Greek Grilled Chicken with Tzatziki was for dinner last night and oh my, it was amazing. The smell of my kitchen while I was putting everything together made my mouth water and filled my insides with excitement (I felt giddy). Dinner couldn't come soon enough! This meal was so flavorful and did not disappoint. With what was leftover (not much); it made a very delicious lunch (in a slightly different form).
Greek Grilled Chicken with Tzatziki
1 cup whole-milk Greek yogurt
1 lemon, juice and zest
2 teaspoons ground cumin
2 tablespoons coarsely chopped fresh dill
2 tablespoons coarsely chopped fresh mint leaves
3 garlic cloves, roughly chopped
1 teaspoon dried oregano
1 teaspoon sea salt
1 teaspoon freshly ground black pepper
4 boneless skinless chicken breasts
Mix all ingredients together and toss with chicken.

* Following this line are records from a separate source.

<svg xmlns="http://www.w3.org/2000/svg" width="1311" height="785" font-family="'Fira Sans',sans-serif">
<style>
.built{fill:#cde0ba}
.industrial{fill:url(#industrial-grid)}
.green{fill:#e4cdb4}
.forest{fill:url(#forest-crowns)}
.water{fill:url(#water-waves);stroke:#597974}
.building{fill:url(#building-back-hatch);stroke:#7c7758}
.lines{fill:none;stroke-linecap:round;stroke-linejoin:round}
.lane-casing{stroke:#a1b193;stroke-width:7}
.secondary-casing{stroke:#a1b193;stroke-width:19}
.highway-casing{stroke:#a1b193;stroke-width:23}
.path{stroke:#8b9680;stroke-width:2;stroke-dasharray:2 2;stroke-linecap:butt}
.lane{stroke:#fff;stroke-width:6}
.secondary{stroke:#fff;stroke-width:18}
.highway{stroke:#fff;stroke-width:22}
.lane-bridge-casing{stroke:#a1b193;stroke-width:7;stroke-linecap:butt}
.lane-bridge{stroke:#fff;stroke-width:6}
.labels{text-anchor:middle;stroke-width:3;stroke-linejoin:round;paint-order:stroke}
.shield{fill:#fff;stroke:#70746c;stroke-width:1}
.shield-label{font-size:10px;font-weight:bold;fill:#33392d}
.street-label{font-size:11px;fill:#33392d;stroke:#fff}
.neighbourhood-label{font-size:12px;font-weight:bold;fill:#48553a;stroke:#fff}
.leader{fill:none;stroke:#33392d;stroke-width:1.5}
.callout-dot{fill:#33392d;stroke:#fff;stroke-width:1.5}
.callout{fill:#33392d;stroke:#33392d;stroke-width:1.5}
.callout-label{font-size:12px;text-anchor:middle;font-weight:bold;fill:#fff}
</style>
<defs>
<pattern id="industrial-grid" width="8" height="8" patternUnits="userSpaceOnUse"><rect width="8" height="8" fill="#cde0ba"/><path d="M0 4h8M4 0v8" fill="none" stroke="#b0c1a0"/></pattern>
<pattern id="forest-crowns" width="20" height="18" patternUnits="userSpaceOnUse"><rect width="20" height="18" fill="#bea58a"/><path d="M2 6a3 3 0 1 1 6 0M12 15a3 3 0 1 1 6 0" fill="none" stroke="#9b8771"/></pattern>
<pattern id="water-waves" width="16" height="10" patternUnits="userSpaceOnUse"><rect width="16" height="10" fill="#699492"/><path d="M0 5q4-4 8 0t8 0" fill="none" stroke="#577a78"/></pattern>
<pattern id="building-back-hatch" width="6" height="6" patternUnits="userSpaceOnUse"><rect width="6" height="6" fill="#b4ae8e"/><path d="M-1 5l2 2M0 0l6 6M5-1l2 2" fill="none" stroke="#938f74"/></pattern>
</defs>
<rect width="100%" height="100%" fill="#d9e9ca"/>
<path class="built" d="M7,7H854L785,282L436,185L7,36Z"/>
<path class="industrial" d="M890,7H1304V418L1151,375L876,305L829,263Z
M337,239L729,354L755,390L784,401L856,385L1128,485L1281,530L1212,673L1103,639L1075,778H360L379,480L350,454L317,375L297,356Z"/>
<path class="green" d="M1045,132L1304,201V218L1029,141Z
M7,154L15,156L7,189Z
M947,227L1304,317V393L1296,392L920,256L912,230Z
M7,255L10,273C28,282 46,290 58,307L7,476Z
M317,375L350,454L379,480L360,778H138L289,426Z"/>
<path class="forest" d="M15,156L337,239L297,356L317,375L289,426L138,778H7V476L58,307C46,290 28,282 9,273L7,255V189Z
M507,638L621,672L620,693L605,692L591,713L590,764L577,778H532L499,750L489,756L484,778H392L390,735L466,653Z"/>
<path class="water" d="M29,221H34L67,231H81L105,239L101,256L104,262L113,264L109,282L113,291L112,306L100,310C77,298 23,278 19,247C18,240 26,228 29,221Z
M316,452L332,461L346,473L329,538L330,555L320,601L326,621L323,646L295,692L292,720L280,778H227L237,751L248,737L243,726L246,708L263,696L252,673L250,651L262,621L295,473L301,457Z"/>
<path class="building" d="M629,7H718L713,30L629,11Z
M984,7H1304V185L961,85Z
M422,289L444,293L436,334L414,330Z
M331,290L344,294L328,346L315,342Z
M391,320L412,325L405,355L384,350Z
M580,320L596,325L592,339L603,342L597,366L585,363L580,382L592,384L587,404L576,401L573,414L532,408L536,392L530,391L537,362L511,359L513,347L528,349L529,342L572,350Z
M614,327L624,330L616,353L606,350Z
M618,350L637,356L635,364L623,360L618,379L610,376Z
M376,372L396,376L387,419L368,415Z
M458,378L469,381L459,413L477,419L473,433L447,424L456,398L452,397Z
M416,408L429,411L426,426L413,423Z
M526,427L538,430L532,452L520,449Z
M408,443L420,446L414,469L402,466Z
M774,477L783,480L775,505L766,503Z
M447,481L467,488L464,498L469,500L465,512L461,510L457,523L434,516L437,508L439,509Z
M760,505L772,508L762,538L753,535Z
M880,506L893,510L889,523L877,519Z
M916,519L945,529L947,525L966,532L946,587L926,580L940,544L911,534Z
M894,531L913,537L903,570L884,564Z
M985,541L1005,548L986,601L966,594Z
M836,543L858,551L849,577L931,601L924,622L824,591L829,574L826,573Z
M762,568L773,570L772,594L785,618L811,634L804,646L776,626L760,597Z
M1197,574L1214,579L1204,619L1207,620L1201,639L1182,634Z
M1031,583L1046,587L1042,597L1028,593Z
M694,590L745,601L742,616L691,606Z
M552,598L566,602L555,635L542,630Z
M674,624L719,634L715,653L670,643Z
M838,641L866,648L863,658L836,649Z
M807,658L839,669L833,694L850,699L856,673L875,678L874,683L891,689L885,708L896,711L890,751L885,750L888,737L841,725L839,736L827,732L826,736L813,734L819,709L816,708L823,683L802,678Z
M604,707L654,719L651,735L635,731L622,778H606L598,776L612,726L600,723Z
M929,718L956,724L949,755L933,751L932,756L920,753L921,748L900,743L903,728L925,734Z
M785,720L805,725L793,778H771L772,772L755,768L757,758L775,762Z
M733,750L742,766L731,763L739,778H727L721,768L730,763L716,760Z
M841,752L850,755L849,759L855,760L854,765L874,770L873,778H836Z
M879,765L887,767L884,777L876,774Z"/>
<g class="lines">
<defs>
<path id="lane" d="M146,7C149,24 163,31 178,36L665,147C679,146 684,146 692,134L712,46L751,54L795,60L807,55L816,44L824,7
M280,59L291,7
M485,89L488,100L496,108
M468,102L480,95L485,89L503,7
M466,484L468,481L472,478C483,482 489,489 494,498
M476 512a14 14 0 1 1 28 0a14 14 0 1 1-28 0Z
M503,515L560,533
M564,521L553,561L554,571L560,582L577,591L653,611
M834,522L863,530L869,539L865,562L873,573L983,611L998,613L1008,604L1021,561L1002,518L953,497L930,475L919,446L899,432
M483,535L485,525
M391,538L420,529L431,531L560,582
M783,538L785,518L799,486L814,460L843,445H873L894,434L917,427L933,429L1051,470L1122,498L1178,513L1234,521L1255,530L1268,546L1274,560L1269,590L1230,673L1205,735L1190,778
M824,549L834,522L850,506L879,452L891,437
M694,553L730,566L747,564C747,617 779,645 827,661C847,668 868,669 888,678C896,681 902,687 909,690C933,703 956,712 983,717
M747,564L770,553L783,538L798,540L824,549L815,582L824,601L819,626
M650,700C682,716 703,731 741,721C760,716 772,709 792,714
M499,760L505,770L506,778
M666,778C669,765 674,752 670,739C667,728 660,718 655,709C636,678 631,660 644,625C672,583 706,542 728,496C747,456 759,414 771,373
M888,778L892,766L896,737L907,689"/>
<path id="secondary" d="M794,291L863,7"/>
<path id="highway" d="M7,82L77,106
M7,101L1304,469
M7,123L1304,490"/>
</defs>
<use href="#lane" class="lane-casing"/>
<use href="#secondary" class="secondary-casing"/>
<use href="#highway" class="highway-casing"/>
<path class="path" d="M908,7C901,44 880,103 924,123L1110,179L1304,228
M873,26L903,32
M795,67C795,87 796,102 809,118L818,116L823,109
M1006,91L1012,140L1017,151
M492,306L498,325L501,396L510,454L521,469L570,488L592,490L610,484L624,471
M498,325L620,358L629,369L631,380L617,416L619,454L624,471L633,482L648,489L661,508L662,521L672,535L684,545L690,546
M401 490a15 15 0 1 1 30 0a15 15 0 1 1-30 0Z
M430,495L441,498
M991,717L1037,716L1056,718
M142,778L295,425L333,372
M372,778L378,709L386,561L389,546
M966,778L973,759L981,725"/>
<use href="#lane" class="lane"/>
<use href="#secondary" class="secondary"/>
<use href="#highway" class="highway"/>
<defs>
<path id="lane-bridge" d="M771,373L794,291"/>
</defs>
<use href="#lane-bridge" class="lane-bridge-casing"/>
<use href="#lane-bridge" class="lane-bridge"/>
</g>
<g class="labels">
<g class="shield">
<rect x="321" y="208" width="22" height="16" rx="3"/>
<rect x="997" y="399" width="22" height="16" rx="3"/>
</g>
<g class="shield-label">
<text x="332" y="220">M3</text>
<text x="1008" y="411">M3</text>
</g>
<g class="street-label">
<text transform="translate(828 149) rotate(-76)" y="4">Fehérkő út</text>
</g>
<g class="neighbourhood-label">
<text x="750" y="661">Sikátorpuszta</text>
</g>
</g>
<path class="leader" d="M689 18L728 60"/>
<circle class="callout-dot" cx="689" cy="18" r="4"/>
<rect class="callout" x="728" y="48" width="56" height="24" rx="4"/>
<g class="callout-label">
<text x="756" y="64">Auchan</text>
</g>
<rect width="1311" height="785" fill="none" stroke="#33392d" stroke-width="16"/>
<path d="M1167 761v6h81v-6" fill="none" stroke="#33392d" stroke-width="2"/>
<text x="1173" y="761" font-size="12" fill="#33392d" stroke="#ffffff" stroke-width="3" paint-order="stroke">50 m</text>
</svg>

Let chicken marinade for at least 15 minutes or for several hours in the fridge.
Remove chicken from fridge and grill over medium-high heat until cooked through. Let rest.
2 English cucumbers
1/4 red onion, finely diced
2 tablespoons chopped fresh mint
2 tablespoons chopped fresh dill
1 garlic clove, minced
1/3 cup whole-milk Greek yogurt
3 tablespoons freshly squeezed lemon juice
Salt and pepper
Slice cucumber in half lengthwise. Using a small spoon, scoop the seeds out of the center of the cucumber. Slice each half lengthwise into four longs sticks, then dice. You should have about 3 cups. In a medium sized mixing bowl, combine cucumbers, red onion, chopped mint, chopped dill, and garlic. Add the yogurt, lemon juice, 1/2 teaspoon salt and pepper to taste. Stir to combine. Serve a large spoonful alongside the grilled chicken (or right on top).
Avoid adding the yogurt, lemon juice and salt to the cucumber mixture to far before serving to avoid the cucumbers releasing too much liquid.
*For lunch I chopped up the leftover chicken and put it on top of the pita bread that I served on the side last night. On top of the chicken I put a large spoonful of tzatziki. Yum!